With the proposed model in mind, we finally briefly analyse existing online dictionaries (an online portal, and the learner's dictionaries ELDIT (Abel/Weber 2005 etc.), BLF (Verlinde et al. 2006) and DICE (www.dicesp.com)), as well as current representational proposals (e.g. ISO-1951 Lexical Systems (Polguère 2006), and LMF (Francopoulou et al. 2006)). The portals analysed (e.g. StarDict (http://stardict.sourceforge.net)) mainly reproduce the printed dictionaries, enable parallel access to all included dictionaries, and add cross-references from word forms in the article text to the respective entries; ISO-1951 is also mainly focussed on the reproduction of printed material, providing a meta-representaion general enough to host quite different print dictionary formats; Lexical Systems is another format for the cohabitation of data from different sources; and LMF provides a general meta-model for dictionary data for NLP, covering a broad range of dictionary types. The electronic learner's dictionaries ELDIT and BLF are designed to provide a substantial amount of different relations between lexical objects. Nevertheless, they seem mainly to be made for browsing, but not for focused search, as their query support is still mainly lemma-based.

As far as implementations of our typed dictionary model are concerned, both relational (or object) databases and typed formalisms like OWL-DL (cf. Bechhofer et al. 2004) seem to be appropriate.

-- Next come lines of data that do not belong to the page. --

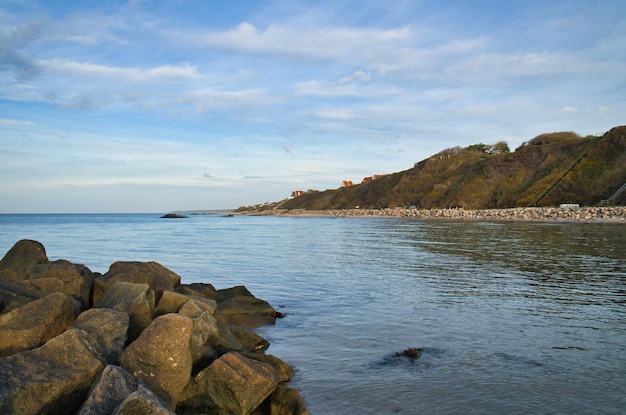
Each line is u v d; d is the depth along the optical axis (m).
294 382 8.27
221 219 135.25
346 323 12.30
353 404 7.38
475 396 7.61
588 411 7.08
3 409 5.55
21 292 8.78
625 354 9.59
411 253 29.28
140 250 34.34
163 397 7.03
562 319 12.43
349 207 151.12
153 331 7.43
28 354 6.40
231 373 7.15
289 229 67.12
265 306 13.09
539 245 31.56
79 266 11.40
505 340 10.59
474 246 32.22
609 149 90.12
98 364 6.69
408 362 9.22
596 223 53.16
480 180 111.44
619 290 16.25
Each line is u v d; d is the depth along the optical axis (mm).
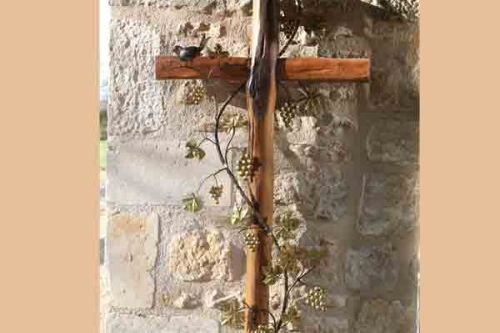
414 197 3344
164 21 3338
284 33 3291
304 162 3342
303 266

Spohr (2008), for example, is working with OWL-DL. In the eLexicography conference, he presents a protoype of a multifunctional dictionary based on OWL-DL which accounts for different users' needs (Spohr 2009). We see an interesting research potential in combining available representation systems (like OWL-DL) with a detailed enough lexicographic data description to account for a wide variety of usage scenarios.